We implement industry-standard technical and organisational measures to protect personal data, including:

  • AES-256 encryption of personal data at rest.
  • TLS 1.3 encryption of personal data in transit (HSTS, OCSP stapling, modern cipher suites).
  • Two-factor authentication, hardware-key support, and role-based access control for all internal systems.
  • Independent third-party security audits and penetration tests (annually).
  • Bug-bounty programme via responsible disclosure.
  • Continuous vulnerability scanning and dependency monitoring (Snyk, npm audit, OWASP Dependency-Check).
  • Documented incident response plan with 72-hour notification commitment for breaches affecting personal data (GDPR Art. 33, CCPA, etc.).
  • Privacy-by-design and privacy-by-default practices throughout the product development lifecycle.

// 17. Third-Party Links

Our Services may contain links to third-party websites, stores, services, or applications that we do not own or control. We are not responsible for the privacy practices of those third parties. We encourage you to read their privacy policies before submitting any personal data to them.

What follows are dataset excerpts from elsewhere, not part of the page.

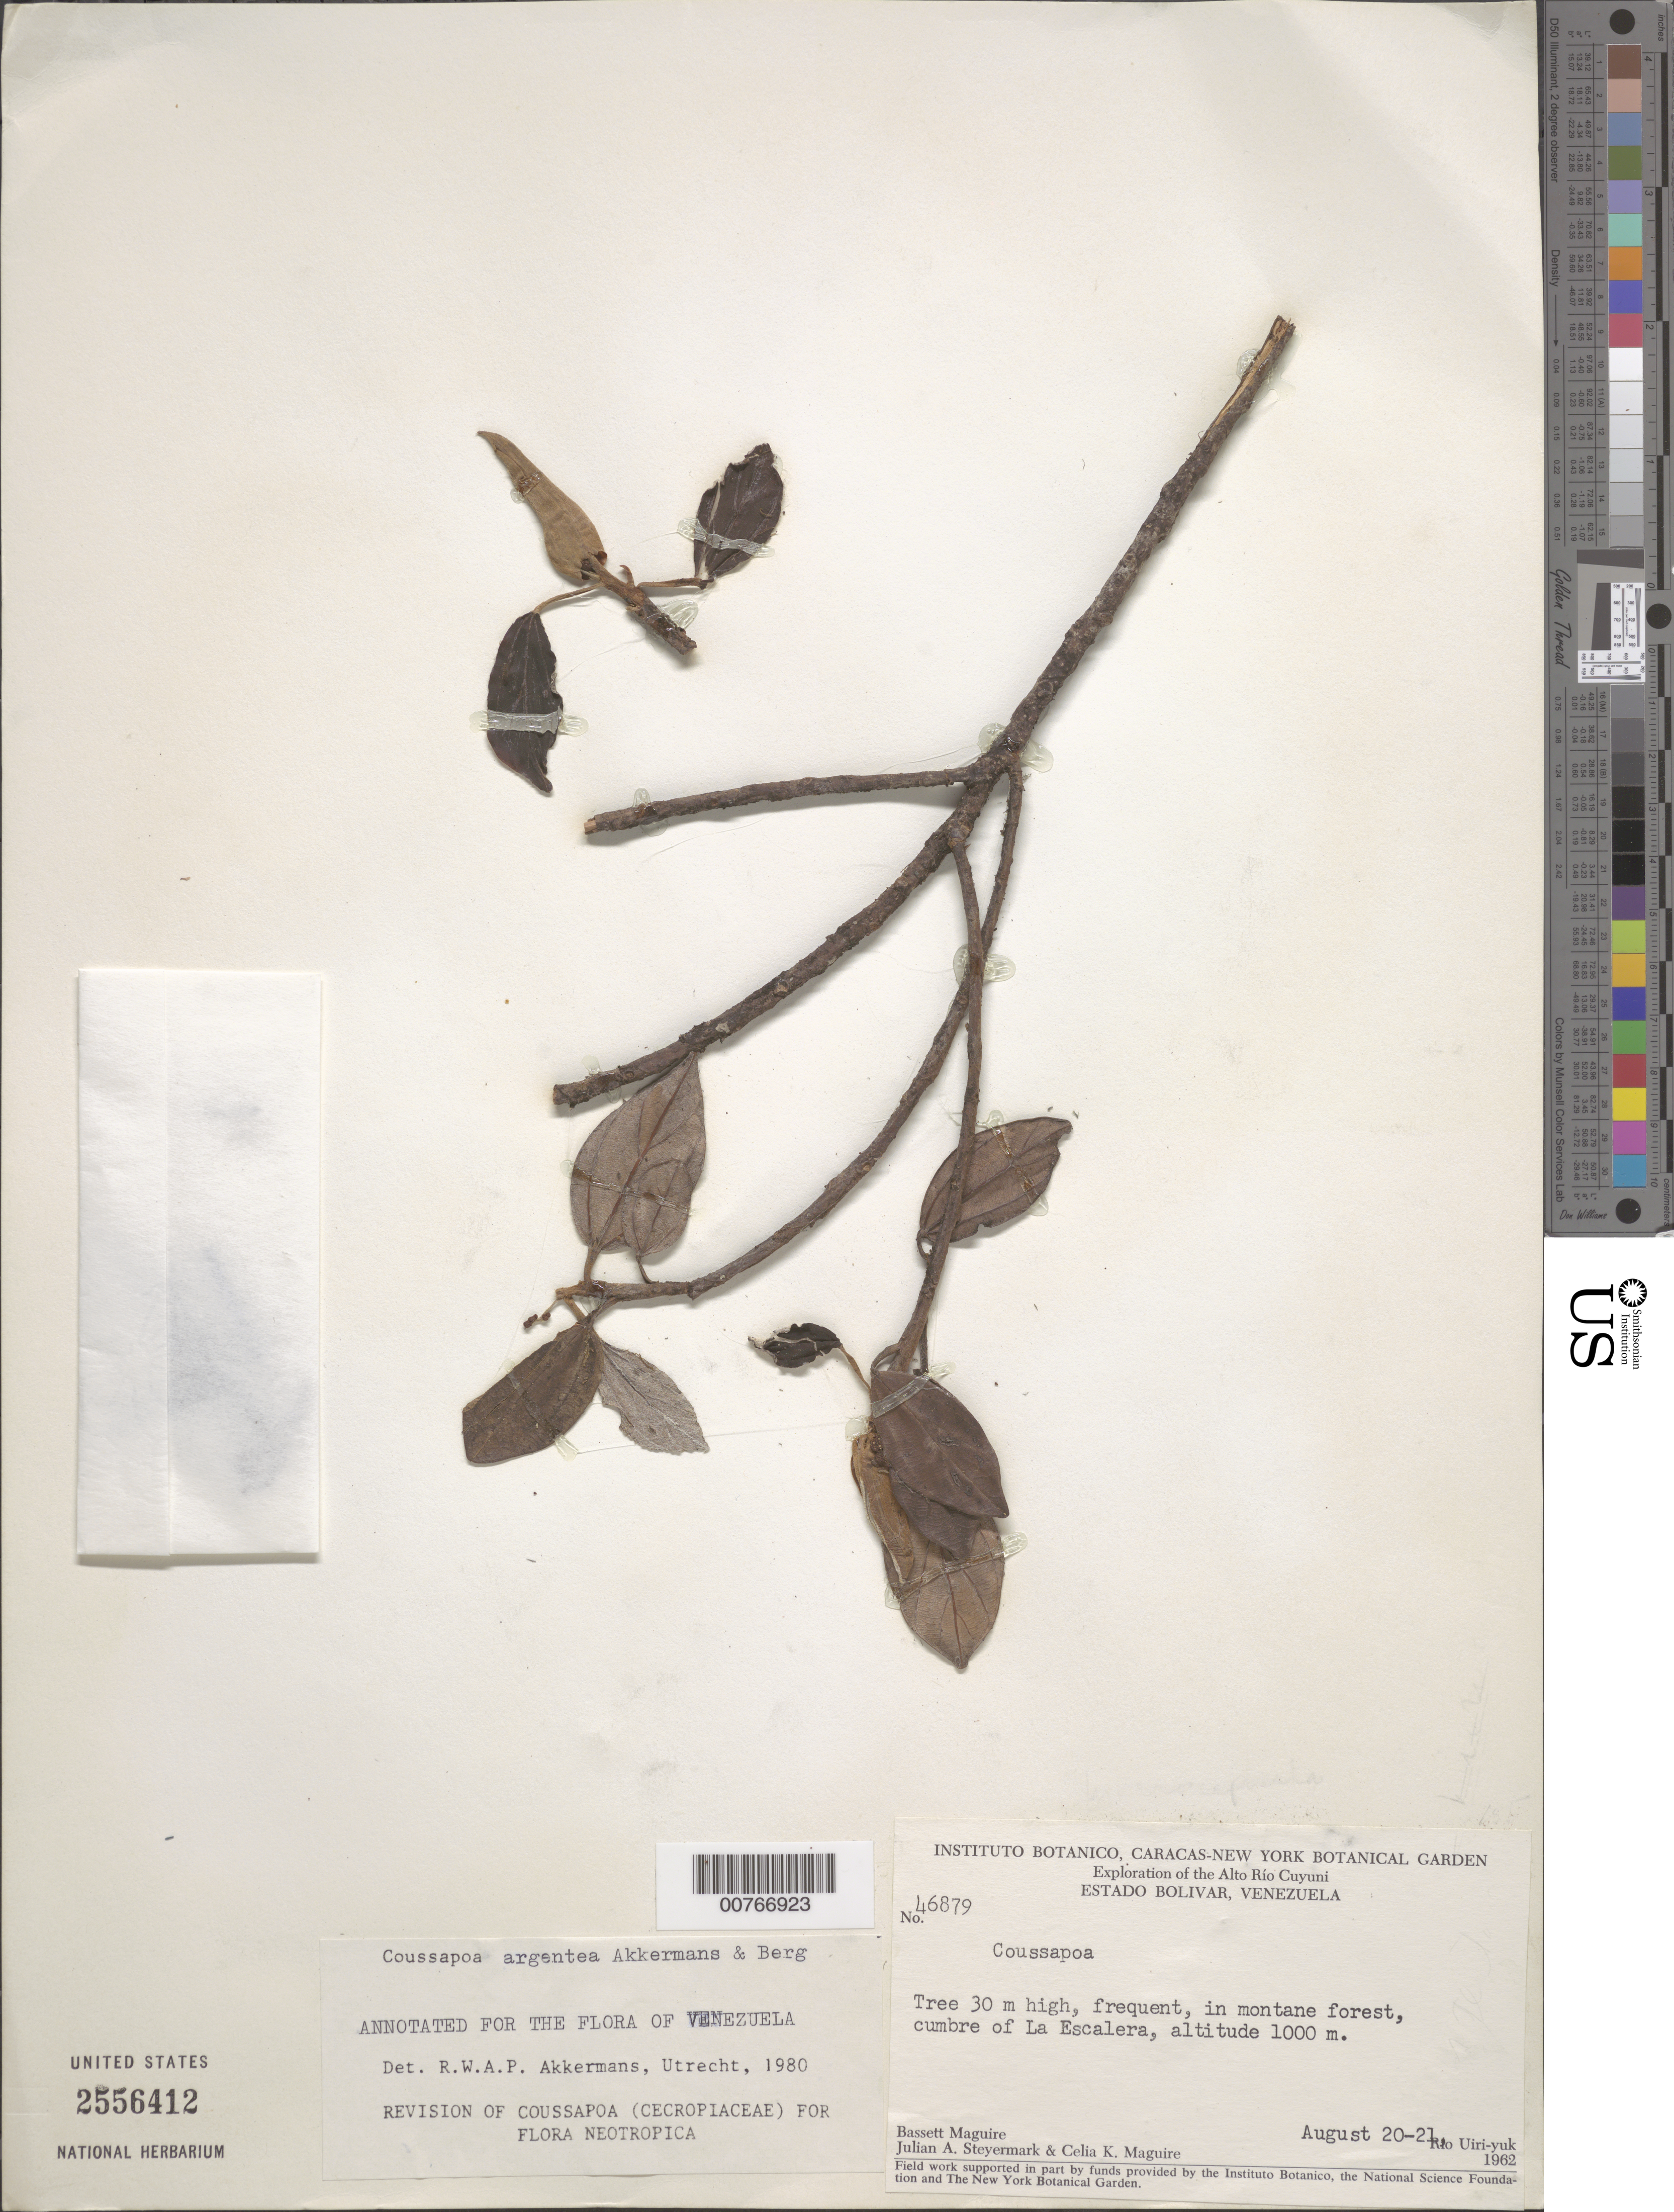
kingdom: Plantae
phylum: Tracheophyta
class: Magnoliopsida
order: Rosales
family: Urticaceae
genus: Coussapoa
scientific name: Coussapoa argentea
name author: Akkermans & C.C. Berg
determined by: Akkermans, R. W. A. P.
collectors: B. Maguire, C. K. Maguire & J. Steyermark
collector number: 46879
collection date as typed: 20-Aug-62 to 21-Aug-62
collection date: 1962-08-20/1962-08-21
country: Venezuela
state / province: Bolívar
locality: Alto Río Cuyuni, Río Uiri-yuk, La Escalera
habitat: Montane forest, en cumbre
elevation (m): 1000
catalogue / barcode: US 2556412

// 18. DMCA, Takedowns & Copyright

lbhongdafood.com respects the intellectual-property rights of others. If you believe that material made available through our Services infringes your copyright, please send a DMCA notice to contact@lbhongdafood.com with the following information:

  • An electronic or physical signature of the person authorised to act on behalf of the copyright owner.
  • A description of the copyrighted work that you claim has been infringed.
  • The URL or location of the allegedly infringing material on our Services.
  • Your contact details: address, telephone, email.
  • A statement that you have a good-faith belief that the use is not authorised.
  • A statement, made under penalty of perjury, that the above information is accurate and that you are the copyright owner or are authorised to act on the copyright owner's behalf.

// 19. Changes to this Policy

We may update this Privacy Policy from time to time. The "Last updated" date at the top of this Policy reflects when the latest changes were made. Where a change is material, we will notify you via the App (in-app notice) and/or by email (if you have an account), and where required by law we will request your renewed consent. Continued use of the Services after a change indicates that you accept the updated Policy.

// 20. Contact & Data Protection Officer

For any questions, concerns, complaints or data-subject requests relating to this Privacy Policy or our processing of your personal data, please contact us:

lbhongdafood.com – Data Protection Officer
Bristol & Bath Science Park
United Kingdom
Email: contact@lbhongdafood.com
Email (privacy): contact@lbhongdafood.com
Email (business support): support@lbhongdafood.com

We will respond to your request as soon as possible, and in any event within the time limits set by applicable law (typically 30 days under GDPR, 45 days under CCPA).

If you are not satisfied with our response, you have the right to lodge a complaint with your local data-protection authority. In the UK, this is the Information Commissioner's Office (ico.org.uk).